Hopeful Dissidents Petition for an End to Forced Re-education through Labor
An informal group of Chinese dissidents has published an online petition calling for an end to the Chinese Communist Party’s Re-education Through Labor System.
Soon after the statement was put online in late July, more than 400 Chinese netizens signed in support. While the petition was swiftly removed from Chinese websites by the censors, Chinese media outside the mainland have recently publicized the case.
The Re-education Through Labor System system (called laojiao) has existed since 1957 and permits police, rather than judicial authorities, to sentence people for up to four years' incarceration for minor crimes.

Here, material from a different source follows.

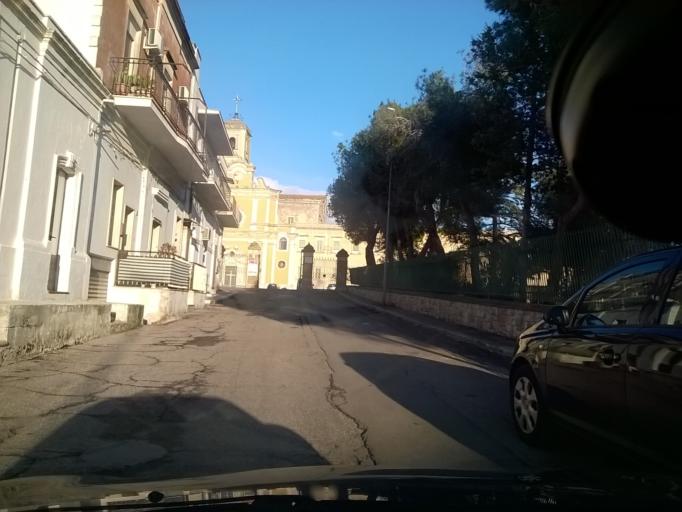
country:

It was first used to punish “counter-revolutionaries,” “rightists,” and other arbitrarily designated enemies of the people.

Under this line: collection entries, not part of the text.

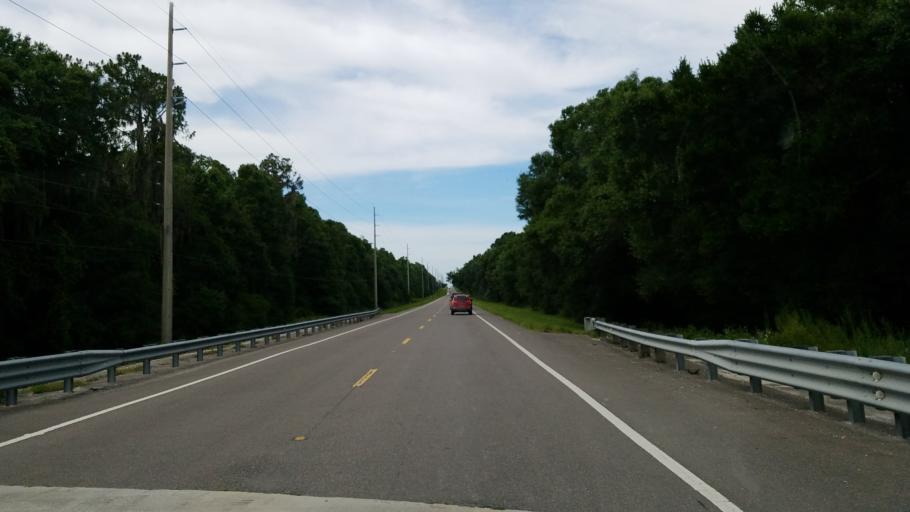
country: US
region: Florida
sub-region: Hillsborough County
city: Balm
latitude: 27.6885
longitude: -82.1461
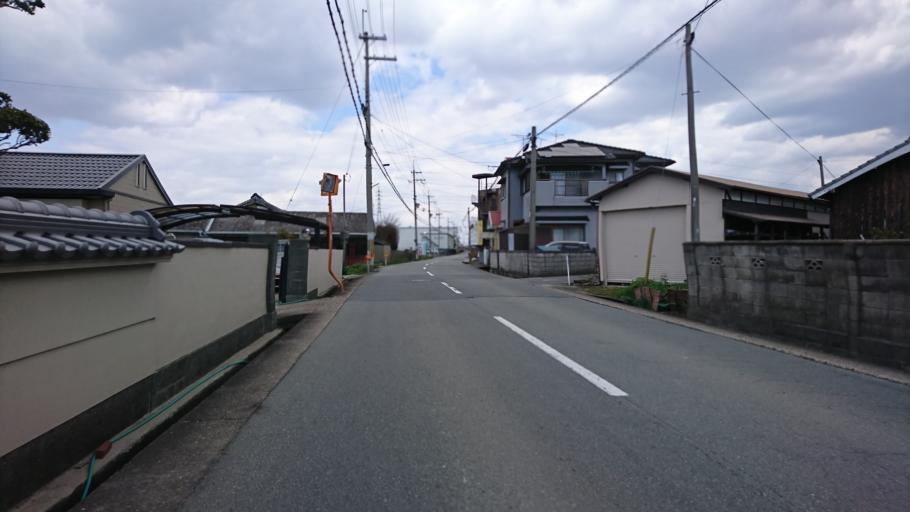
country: JP
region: Hyogo
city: Miki
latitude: 34.7392
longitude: 134.9290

The system permits officials to capriciously deprive any citizen of his personal freedom without the benefit of the legal system, and as such is often used as a tool for political persecution. Severe human rights violations result.
Beijing scholar Zhang Hui, Hunan Province resident Xiao Yong, and several others who launched the petition pointed out that the current forced labor reeducation system and its administrative laws are contrary to many other laws and international human rights conventions to which China is a signatory.

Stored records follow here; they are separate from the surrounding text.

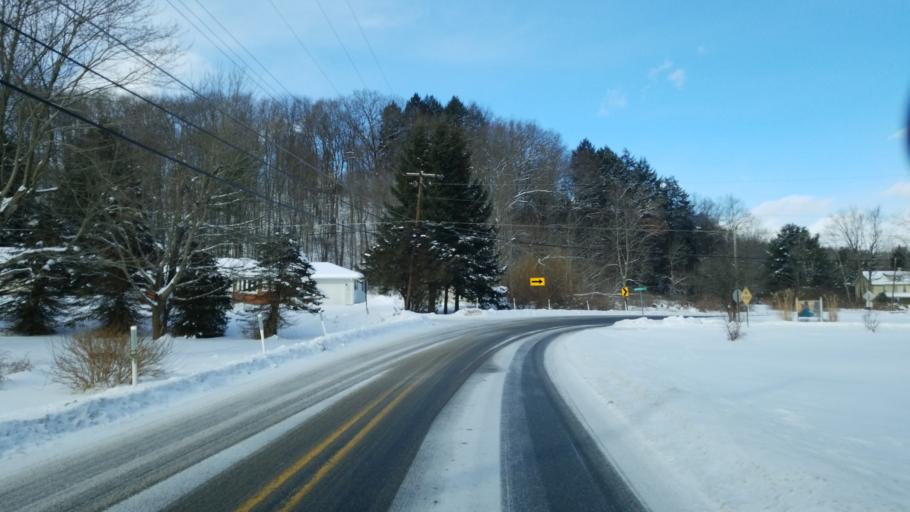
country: US
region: Pennsylvania
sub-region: Clearfield County
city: Hyde
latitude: 41.0039
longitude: -78.4665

According to Xiao, the system is a stumbling block for China's progress on the path to the rule of law. “If China were a society ruled by law, why would people let something unconstitutional exist?”
Over the last decade use of the forced labor system has in large part been devoted to detaining and persecuting practitioners of Falun Gong, a traditional Chinese spiritual discipline. Hundreds of thousands of Falun Gong practitioners were put into forced labor camps without the benefit of trial. Once in custody, they are often tortured, a fact that has led to the confirmed deaths of over 3,000 individuals and the mental or physical incapacitation of numerous others, according to Falun Gong websites and third parties. The state’s campaign against them continues.
Zhang believes that the more than 400 signatures supporting the proposal is a reflection of the public’s general opinion: “The general public’s position is unmistakably clear!”
There have been a number of similar attempts by Chinese scholars and activists in the past few years.
Beijing Institute of Technology professor Hu Xingdou wrote a letter to the regime's top leaders in 2003, advising that the forced labor system be abolished.
In January 2004, members of the Guangdong Province Political Consultative Conference initiated a bill to remove the reeducation system. Professor Le Zheng, director of the Shenzhen City Academy of Social Sciences, Chen Jia, Director of China News in Guangdong, and Pan Weiwen, editor-in-chief chief of the Yangcheng Evening News, sanctioned the bill.
In December 2007, renowned Chinese economist Mao Yushi and 42 other scholars and professionals from the legal community published an open letter to the State Council. They called on the authorities to abolish the forced labor reeducation system.
Yu Jianrong, director of the Rural Development Institute of the Chinese Academy of Social Sciences published a book in 2009 criticizing the system, based on 100 related appeals cases. Yu believed a forced labor system without the supervision of the judiciary is a blatant violation of the constitution.
In their latest effort, Zhang believes the people have spoken again, and he believes that the justice-minded among the citizenry will add support. Public support from a sufficiently large portion of the population would, Zhang says, be sufficient to have the system shut down.